**LISTED ENTRIES:**
____

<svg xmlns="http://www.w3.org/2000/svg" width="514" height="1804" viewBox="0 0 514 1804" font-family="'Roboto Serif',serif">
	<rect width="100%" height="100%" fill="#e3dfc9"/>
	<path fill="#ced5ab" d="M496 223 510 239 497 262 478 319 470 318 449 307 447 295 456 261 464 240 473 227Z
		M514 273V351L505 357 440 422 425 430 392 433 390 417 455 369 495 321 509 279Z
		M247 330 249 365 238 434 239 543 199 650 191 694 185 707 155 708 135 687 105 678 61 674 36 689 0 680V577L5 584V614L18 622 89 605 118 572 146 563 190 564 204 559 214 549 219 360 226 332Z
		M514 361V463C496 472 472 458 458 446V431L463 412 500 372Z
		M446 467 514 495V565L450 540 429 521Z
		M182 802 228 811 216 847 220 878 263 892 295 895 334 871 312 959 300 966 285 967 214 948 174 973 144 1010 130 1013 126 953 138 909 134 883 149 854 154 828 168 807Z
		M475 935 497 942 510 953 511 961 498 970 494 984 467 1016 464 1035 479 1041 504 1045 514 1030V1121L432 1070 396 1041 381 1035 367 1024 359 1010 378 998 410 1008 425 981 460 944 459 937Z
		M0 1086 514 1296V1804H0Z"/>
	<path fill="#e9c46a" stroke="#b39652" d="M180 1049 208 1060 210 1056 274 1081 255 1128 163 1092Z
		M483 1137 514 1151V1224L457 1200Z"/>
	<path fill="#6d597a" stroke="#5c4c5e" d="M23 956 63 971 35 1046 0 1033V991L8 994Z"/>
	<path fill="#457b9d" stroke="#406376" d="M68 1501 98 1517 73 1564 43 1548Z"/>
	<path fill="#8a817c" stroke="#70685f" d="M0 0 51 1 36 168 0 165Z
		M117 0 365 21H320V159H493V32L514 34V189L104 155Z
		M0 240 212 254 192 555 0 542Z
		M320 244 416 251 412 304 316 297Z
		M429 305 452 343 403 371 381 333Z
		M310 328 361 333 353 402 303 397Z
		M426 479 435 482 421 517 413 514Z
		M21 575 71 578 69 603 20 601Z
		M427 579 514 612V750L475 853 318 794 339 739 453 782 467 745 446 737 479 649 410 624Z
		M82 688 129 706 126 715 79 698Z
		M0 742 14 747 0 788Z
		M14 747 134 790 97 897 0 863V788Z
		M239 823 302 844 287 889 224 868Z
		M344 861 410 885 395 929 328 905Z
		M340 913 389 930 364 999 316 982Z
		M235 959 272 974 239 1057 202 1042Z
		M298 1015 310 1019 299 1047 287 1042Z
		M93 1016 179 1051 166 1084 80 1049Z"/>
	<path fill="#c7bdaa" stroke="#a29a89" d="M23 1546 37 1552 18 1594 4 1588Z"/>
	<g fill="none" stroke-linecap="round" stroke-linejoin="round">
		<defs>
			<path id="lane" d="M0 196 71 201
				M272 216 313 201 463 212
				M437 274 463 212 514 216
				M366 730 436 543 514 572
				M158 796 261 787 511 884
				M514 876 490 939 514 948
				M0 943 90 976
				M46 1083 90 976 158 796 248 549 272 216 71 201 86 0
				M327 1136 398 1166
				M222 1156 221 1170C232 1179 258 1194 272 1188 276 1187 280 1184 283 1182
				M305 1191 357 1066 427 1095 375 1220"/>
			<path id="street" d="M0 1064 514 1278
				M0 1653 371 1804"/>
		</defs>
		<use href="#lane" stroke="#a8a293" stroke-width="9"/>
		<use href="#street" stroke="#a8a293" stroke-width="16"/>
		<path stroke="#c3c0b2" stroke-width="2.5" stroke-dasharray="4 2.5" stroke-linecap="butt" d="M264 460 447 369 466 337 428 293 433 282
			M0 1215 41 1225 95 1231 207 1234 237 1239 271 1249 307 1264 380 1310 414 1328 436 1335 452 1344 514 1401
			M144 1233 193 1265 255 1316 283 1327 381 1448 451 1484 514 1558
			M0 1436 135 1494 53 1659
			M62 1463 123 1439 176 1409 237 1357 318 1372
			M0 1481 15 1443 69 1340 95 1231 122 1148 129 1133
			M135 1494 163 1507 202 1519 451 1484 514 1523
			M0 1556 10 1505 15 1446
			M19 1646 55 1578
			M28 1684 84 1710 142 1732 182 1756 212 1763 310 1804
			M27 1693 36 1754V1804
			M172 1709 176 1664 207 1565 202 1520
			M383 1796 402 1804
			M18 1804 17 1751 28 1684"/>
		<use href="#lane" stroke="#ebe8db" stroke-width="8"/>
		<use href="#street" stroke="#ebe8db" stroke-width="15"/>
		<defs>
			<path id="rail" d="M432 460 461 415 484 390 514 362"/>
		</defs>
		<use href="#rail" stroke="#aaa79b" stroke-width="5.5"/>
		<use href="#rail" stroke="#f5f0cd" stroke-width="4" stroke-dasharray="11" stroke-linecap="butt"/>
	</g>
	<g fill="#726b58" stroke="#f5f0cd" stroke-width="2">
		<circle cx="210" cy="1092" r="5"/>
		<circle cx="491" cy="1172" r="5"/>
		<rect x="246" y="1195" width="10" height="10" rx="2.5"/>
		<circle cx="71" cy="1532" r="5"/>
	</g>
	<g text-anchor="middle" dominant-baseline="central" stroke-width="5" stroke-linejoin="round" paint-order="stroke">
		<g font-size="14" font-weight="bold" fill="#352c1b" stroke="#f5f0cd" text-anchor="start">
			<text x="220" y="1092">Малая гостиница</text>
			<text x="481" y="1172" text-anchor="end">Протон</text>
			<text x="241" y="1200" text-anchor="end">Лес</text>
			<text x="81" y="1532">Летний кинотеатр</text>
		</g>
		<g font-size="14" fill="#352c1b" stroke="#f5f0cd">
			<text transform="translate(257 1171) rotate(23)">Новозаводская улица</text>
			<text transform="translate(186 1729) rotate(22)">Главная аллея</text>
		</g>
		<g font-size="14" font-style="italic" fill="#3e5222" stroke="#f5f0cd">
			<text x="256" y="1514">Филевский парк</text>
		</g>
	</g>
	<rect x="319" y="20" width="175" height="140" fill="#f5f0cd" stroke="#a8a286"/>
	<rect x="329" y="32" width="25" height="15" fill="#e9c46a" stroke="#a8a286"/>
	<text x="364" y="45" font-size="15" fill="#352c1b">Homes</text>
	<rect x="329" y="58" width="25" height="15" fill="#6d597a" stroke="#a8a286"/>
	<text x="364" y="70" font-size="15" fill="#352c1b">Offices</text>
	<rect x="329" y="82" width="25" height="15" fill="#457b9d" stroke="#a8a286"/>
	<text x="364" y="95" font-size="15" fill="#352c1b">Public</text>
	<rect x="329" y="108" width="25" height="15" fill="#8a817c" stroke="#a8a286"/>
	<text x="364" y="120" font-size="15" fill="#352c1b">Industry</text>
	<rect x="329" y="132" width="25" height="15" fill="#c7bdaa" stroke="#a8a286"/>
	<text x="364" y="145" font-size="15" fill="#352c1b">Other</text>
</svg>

____

**WHAT THIS TASK INVOLVES:**
Only a number is expected here: how many lines above contain the word "linejoin".

**ANSWER FOR THE TASK:**
2